Oct 09, 2020
EMM-Nano Master’s program secures funding for the next six years with over 4.5 million euros
TU Dresden and its partner universities secured a new funding round for the EMM-Nano Master’s Program. The funding starts on October 31 and will continue for six years. The money will support scholarships to attract non-EU students to study nanoscience and nanotechnology at the Master’s level at five European universities.
The Erasmus Mundus Master Nanoscience and Nanotechnology (EMM-Nano) program was first established in 2005. The program funds scholarships for non-EU students to complete their Master’s in nanoscience and nanotechnology in Europe. The students are spending their first year at the KU Leuven (Belgium), learning the fundamentals of nanoscience and nanotechnology. In the second year, the students move to one of the four partner universities, Chalmers University of Technology (Sweden), Grenoble Alpes University (France), University of Barcelona (Spain), or the TU Dresden (Germany), to further specialize and complete the Master’s thesis research project. The students are awarded a joint diploma from KU Leuven and the partner university. With the new funding round, the universities will be able to host the students until the 2026.

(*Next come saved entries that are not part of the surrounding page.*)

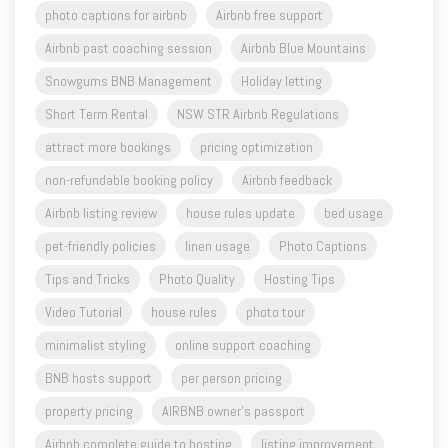
Snowgums BNB Management
Holiday letting
Short Term Rental
NSW STR Airbnb Regulations
attract more bookings
pricing optimization
non-refundable booking policy
Airbnb feedback
Airbnb listing review
house rules update
bed usage
pet-friendly policies
linen usage
Photo Captions
Tips and Tricks
Photo Quality
Hosting Tips
Video Tutorial
house rules
photo tour
minimalist styling
online support coaching
BNB hosts support
per person pricing
property pricing
AIRBNB owner's passport
Airbnb complete guide to hosting
listing improvement
airbnb long-stay
airbnb custom stay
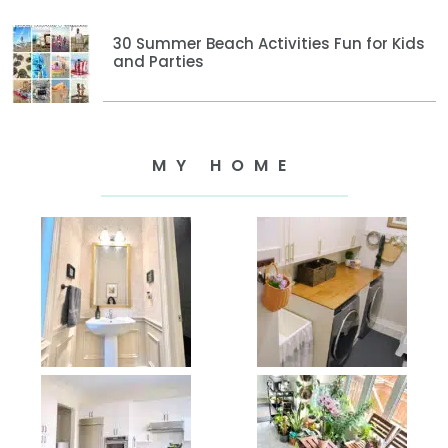
30 Summer Beach Activities Fun for Kids
and Parties
MY HOME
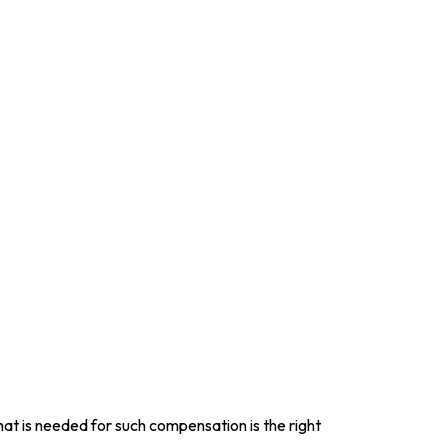
at is needed for such compensation is the right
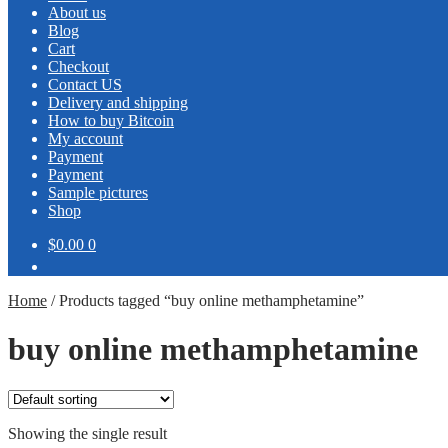
About us
Blog
Cart
Checkout
Contact US
Delivery and shipping
How to buy Bitcoin
My account
Payment
Payment
Sample pictures
Shop
$0.00
0
Home
/
Products tagged “buy online methamphetamine”
buy online methamphetamine
Showing the single result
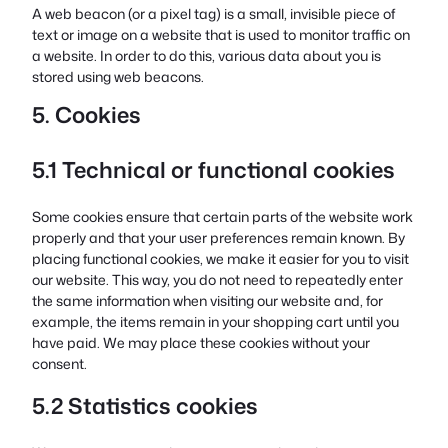
A web beacon (or a pixel tag) is a small, invisible piece of
text or image on a website that is used to monitor traffic on
a website. In order to do this, various data about you is
stored using web beacons.
5. Cookies
5.1 Technical or functional cookies
Some cookies ensure that certain parts of the website work
properly and that your user preferences remain known. By
placing functional cookies, we make it easier for you to visit
our website. This way, you do not need to repeatedly enter
the same information when visiting our website and, for
example, the items remain in your shopping cart until you
have paid. We may place these cookies without your
consent.
5.2 Statistics cookies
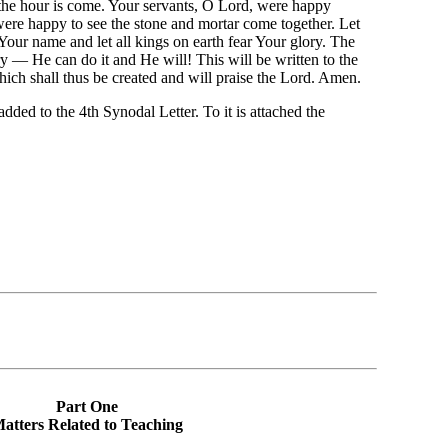
the hour is come. Your servants, O Lord, were happy
ere happy to see the stone and mortar come together. Let
 Your name and let all kings on earth fear Your glory. The
y — He can do it and He will! This will be written to the
ich shall thus be created and will praise the Lord. Amen.
dded to the 4th Synodal Letter. To it is attached the
Part One
atters Related to Teaching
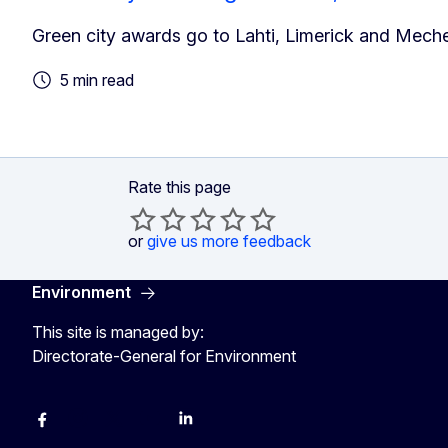
Green city awards go to Lahti, Limerick and Meche
5 min read
Rate this page
or
give us more feedback
Environment
This site is managed by:
Directorate-General for Environment
Facebook
Instagram
X
YouTube
LinkedIn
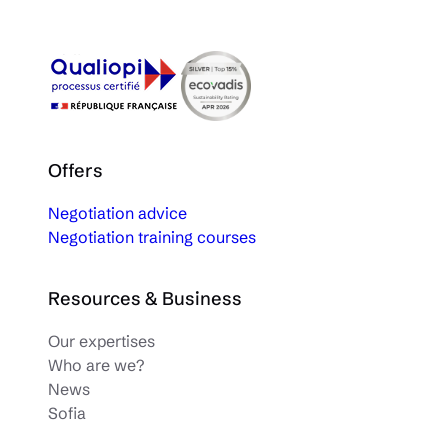
Offers
Negotiation advice
Negotiation training courses
Resources & Business
Our expertises
Who are we?
News
Sofia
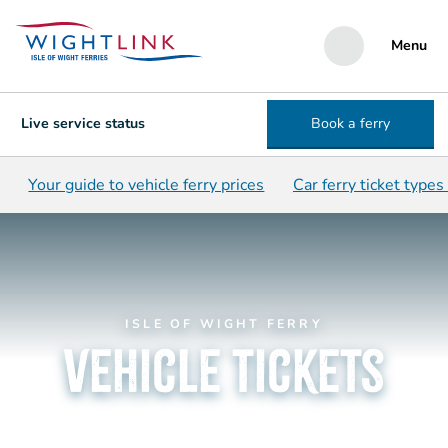
Menu
Live service status
Book a ferry
Your guide to vehicle ferry prices
Car ferry ticket types
ISLE OF WIGHT FERRY
vehicle tickets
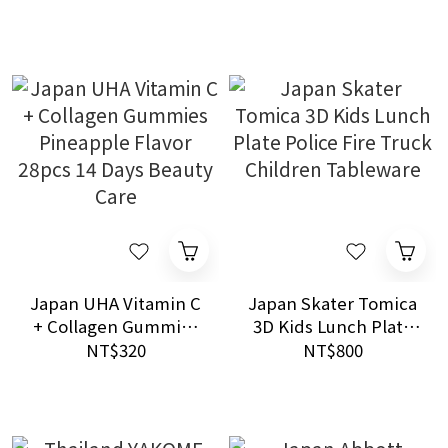
Anti Malice and Fate
16mL
Balance Care
Japan UHA Vitamin C
Japan Skater Tomica
+ Collagen Gummies
3D Kids Lunch Plate
Pineapple Flavor
Police Fire Truck
NT$320
NT$800
28pcs 14 Days Beauty
Children Tableware
Care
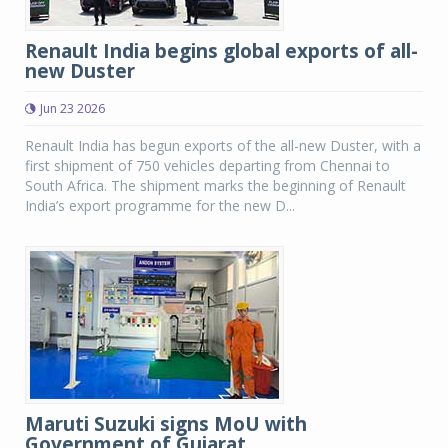
Renault India begins global exports of all-
new Duster
Jun 23 2026
Renault India has begun exports of the all-new Duster, with a
first shipment of 750 vehicles departing from Chennai to
South Africa. The shipment marks the beginning of Renault
India’s export programme for the new D...
Maruti Suzuki signs MoU with
Government of Gujarat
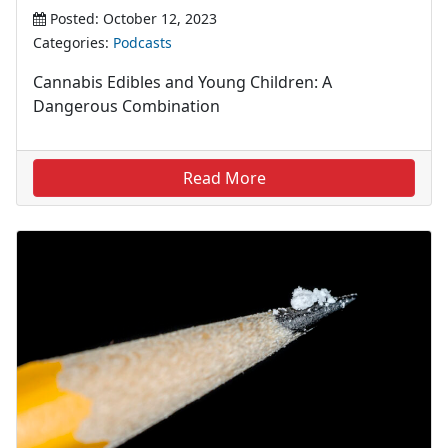
Posted: October 12, 2023
Categories:
Podcasts
Cannabis Edibles and Young Children: A
Dangerous Combination
Read More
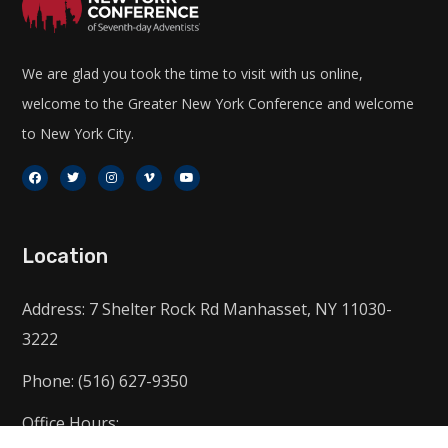
We are glad you took the time to visit with us online,
welcome to the Greater New York Conference and welcome
to New York City.
Location
Address: 7 Shelter Rock Rd Manhasset, NY 11030-
3222
Phone: (516) 627-9350
Office Hours:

BIOTEC, with its Molecular Bioengineering Master’s program, was the first institute at the TU Dresden to participate in the EMM-Nano program. Starting in 2007, it offered a specialization in Biophysics within the newly established Nanobiophysics Master’s program. The Nanobiophysics program is now offered by the central scientific unit Center for Molecular and Cellular Bioengineering (CMCB) comprising of three scientifically independent institutes B CUBE, BIOTEC[MG1] , and CRTD. “We are most delighted about the continued funding which will allow to greet such superb and highly motivated international students also in the coming years,” says Stefan Diez, Managing Director of CMCB.
Since its beginning, the EMM-Nano program at the TU Dresden has expanded and now offers three different specializations. In 2016 the Faculty of Electrical Engineering started to offer Nanoelectronics under the Master’s program Nanoelectronic systems and in 2018 the Faculty of Physics started to offer the Organic and Molecular Electronics under the Master’s program Organic and Molecular Electronics.